CNRS Université Paris-Sud 11


Sur ce site

Bâtiments 104 et 108
91405 Orsay Campus

+33 1 69 15 52 13
104 +33 1 69 15 50 08
108 +33 1 69 15 52 68
Mentions légales

Accueil > Groupes de recherche > Structure du noyau > AGATA > Database Team > Scan Data > S001 > Read-Me

Also in this section


All source codes and Makefiles used in decoding these data and creating the compressed ROOT files are available within this tar-file.

A flat structure was deliberately chosen for the ROOT Tree with a separate branch for each item of data : there is then no need to use C++ classes to access the data keeping required programming skills to read the data fairly minimal. The simple ROOT macro CheckTree.C allows one to quickly examine the contents of the ROOT file and the structure of the Tree. Sample output has been included at the end of the file CheckTree.C posted showing the tree structure.

Only 64 flash ADC samples were kept of the original 250 sample points. In the following figure it can be seen that most of the 128 samples displayed contain no information. Also note the signals in the diagonals and the problem with D03. For each event the first 64 samples of each ADC trace were used to determine the baseline. These baselines have also been stored in the ROOT tree.

Stored items ::

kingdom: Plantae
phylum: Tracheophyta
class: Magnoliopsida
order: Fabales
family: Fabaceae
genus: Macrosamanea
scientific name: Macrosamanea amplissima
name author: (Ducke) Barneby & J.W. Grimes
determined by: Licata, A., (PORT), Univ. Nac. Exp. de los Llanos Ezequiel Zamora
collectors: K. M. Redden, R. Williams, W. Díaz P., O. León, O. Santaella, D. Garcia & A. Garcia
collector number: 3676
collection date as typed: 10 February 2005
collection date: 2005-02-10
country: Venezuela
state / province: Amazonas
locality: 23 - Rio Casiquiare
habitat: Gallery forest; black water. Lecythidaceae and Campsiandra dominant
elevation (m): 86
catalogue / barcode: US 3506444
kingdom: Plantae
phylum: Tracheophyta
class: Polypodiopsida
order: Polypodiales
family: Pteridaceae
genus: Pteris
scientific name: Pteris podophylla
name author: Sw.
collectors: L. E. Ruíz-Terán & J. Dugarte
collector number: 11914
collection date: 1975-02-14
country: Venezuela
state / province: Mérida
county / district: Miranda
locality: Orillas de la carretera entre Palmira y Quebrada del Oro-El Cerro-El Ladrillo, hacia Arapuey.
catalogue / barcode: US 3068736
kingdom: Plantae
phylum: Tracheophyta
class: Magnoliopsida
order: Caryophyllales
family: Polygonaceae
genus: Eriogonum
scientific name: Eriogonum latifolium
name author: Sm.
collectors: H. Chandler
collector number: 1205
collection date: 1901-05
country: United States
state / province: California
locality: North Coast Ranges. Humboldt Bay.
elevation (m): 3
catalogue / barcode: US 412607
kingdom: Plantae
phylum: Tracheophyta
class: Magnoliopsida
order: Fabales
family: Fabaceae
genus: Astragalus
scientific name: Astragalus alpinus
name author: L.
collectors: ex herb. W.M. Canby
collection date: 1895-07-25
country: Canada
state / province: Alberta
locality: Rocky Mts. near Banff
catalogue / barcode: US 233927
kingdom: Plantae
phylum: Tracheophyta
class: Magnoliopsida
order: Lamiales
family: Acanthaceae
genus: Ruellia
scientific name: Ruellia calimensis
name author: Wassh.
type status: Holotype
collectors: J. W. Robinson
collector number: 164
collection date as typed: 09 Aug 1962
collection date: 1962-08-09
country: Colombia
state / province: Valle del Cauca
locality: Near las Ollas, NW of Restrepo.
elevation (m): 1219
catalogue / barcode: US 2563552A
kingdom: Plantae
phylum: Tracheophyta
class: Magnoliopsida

Parts of the exercise ::
(a) Decide whether each statement agrees with the AGATA read-me, answering yes or no and quoting the words from the read-me that settle it: (i) the ROOT Tree has a separate branch for each item of data; (ii) C++ classes are needed to access the data; (iii) the baselines were left out of the ROOT tree.
(b) Extend the AGATA read-me with the next part, starting after its final sentence.
The material has no connection to the AGATA read-me.

Task-by-task answers ::
(a)
(i) Yes: "A flat structure was deliberately chosen for the ROOT Tree with a separate branch for each item of data"
(ii) No: "there is then no need to use C++ classes to access the data"
(iii) No: "These baselines have also been stored in the ROOT tree."

(b)
During the pre-processing and filtering of the data some spectra were created which can be found in the Directory "Hists". To look at these just open a ROOT Object Browser :
root [1] TBrowser tb
You might need to read the source code to understand the histograms.
The actual scan data are stored in the TTree "Data".

ReadTree.cxx is an example code showing how to connect to the ROOT data tree, define pointers to the (data) branches of this tree and to assign them to sort variables which can be used for analysis. Some help with trees is available in Chapter12.pdf of the ROOT doc .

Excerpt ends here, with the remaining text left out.